### DIRECTIONS
Please reproduce the text of every item below word for word, leaving the pictures out of your answer.

### DATA
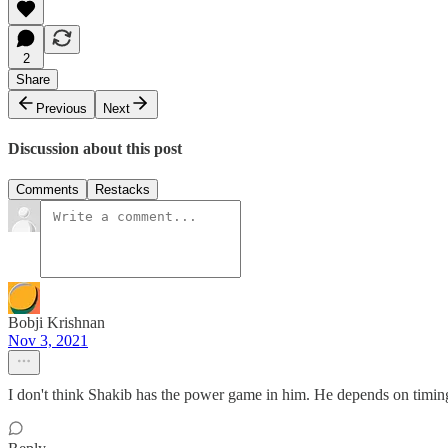
2
Share
Previous
Next
Discussion about this post
Comments
Restacks
Bobji Krishnan
Nov 3, 2021
I don't think Shakib has the power game in him. He depends on timing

### EXERCISE OUTPUT
2
Share
Previous
Next
Discussion about this post
Comments
Restacks
Bobji Krishnan
Nov 3, 2021
I don't think Shakib has the power game in him. He depends on timing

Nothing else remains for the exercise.